Many have complained of stupefying traffic congestion on the state's highways, especially the New Jersey Turnpike at rush hours and Route 1 in the vicinity of Princeton. The threat to New Jersey's fabled civility from an excess of human beings is very real, not to be lightly dismissed as ecologically induced paranoia. Clearly, the human population problem is a far more immediate and terrifying one than even that of the deer and wild turkey.
(Human beings, too, are frequent carriers of ticks, including the notorious Lyme disease-bearing deer tick. This escalates the natural danger humans pose to one another, particularly in hot, humid weather.)
Accordingly, I submit the following proposal: Let's select a comparatively rural, scenic county (Hunterdon, for instance) to play host to a widely publicized Hunters' Open Week--or Hunters' Harvest Week--each autumn, during which qualified, licensed hunters could, for a fee, legally hunt one another in a public display of camaraderie, courage and mystical "love of sport." Weapons would be limited to rifles, shotguns and bows and arrows; excluded, at least initially, would be automatic weapons, handmade bombs, airborne toxins, booby traps and other paramilitary paraphernalia. What a rush of collective male adrenaline would be wafted on the autumn breeze! What a quickening of the communal pulse! Here would be a watershed in our American saga: For once, civilian hunters would be trailing, wounding and killing not the usual confused, uncomprehending "wild" beasts but their own cunning and worthy kind.
What a celebration of the American frontier! Of the individual and his God given right to bear arms!

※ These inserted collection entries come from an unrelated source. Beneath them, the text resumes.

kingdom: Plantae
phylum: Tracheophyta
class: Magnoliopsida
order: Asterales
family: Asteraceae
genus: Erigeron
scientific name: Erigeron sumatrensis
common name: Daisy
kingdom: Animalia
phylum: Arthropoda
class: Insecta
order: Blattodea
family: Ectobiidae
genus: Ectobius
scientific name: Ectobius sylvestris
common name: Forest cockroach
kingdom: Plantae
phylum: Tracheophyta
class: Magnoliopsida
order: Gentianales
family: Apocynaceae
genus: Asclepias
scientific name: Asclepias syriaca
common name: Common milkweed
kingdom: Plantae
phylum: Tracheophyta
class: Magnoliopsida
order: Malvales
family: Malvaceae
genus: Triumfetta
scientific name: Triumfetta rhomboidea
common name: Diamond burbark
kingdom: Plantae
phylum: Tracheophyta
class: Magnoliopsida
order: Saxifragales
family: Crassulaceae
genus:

I predict that the Hunters' Open would soon rival Atlantic City in its boon to the local economy. Hunters from every state, as well as foreign countries, would clamor to participate. State politicians from the governor downward, presidential candidates and freelance consciences such as Pat Buchanan would hurry to have their photographs taken having bagged a human trophy or two. In contrast to the limp dead duck with which George Bush was proudly photographed in a waning year of his presidency, what an iconic, marketable image the man-killer would present! Here would be a brilliant synthesis of American passions for sport, red-blooded masculinity and political acumen.
Of 20,000 hunters licensed to hunt one another, perhaps 2000 would emerge in various stages of well-being. Or perhaps only 200 would emerge, or two. Or one. (And what international celebrity would accrue to that one!) More important, consider the societal benefits of such a hunt:
--soaring business in the sale of sports equipment, camouflage gear, bulletproof vests, rations, etc.
--soaring business in the medical trade (ambulances, hospitals, surgeons' bills, etc.)
--soaring business in the death trade (funerals, burials, cremations, sales of cemetery plots, plastic geraniums and begonias, etc.)
--soaring business in the tourist trade (motels, restaurants, souvenirs, etc.)
--decline in population
--general rise of population IQ
I await the inevitable sentimental-liberal objection to my proposal but am at a loss to anticipate what it could be.
In contrast to Bush's limp dead duck, what an iconic, marketable image the man-killer would present.